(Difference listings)
◇ ◇ ◇ ◇

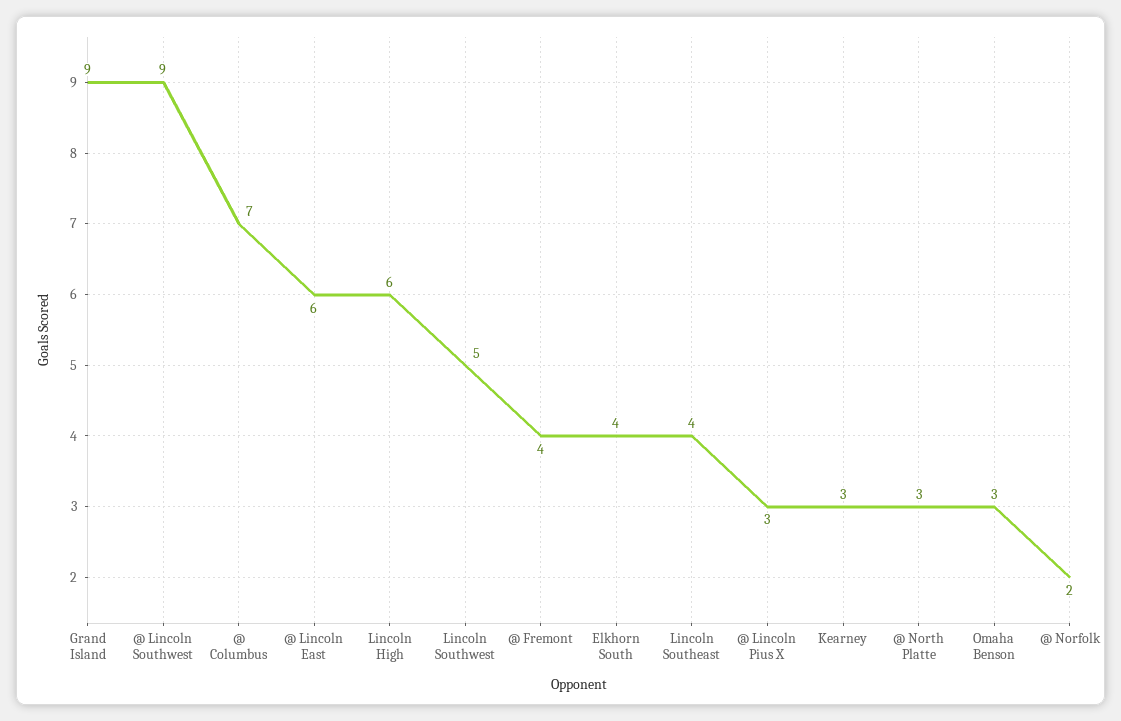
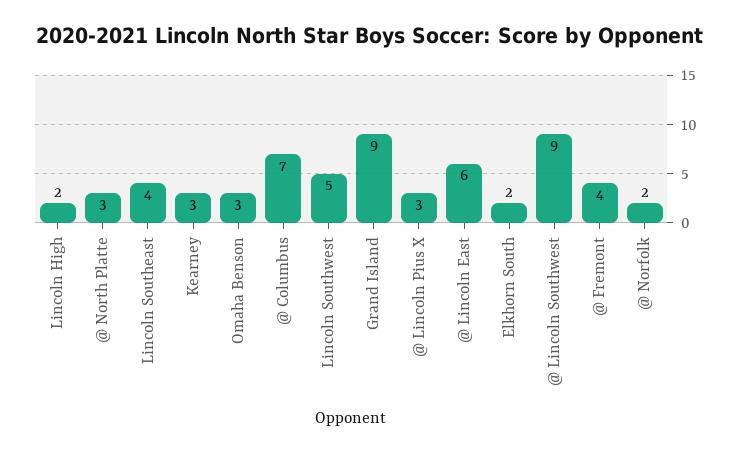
  {
    "Grand Island": 9,
    "@ Lincoln Southwest": 9,
    "@ Columbus": 7,
    "@ Lincoln East": 6,
-   "Lincoln High": 6,
+   "Lincoln High": 2,
    "Lincoln Southwest": 5,
    "@ Fremont": 4,
-   "Elkhorn South": 4,
+   "Elkhorn South": 2,
    "Lincoln Southeast": 4,
    "@ Lincoln Pius X": 3,
    "Kearney": 3,
    "@ North Platte": 3,
    "Omaha Benson": 3,
    "@ Norfolk": 2
  }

◇ ◇ ◇ ◇

WRITTEN TASK
Transcribe the records above exactly, excluding every picture.

OUTPUT OF THE TASK
  {
    "Grand Island": 9,
    "@ Lincoln Southwest": 9,
    "@ Columbus": 7,
    "@ Lincoln East": 6,
-   "Lincoln High": 6,
+   "Lincoln High": 2,
    "Lincoln Southwest": 5,
    "@ Fremont": 4,
-   "Elkhorn South": 4,
+   "Elkhorn South": 2,
    "Lincoln Southeast": 4,
    "@ Lincoln Pius X": 3,
    "Kearney": 3,
    "@ North Platte": 3,
    "Omaha Benson": 3,
    "@ Norfolk": 2
  }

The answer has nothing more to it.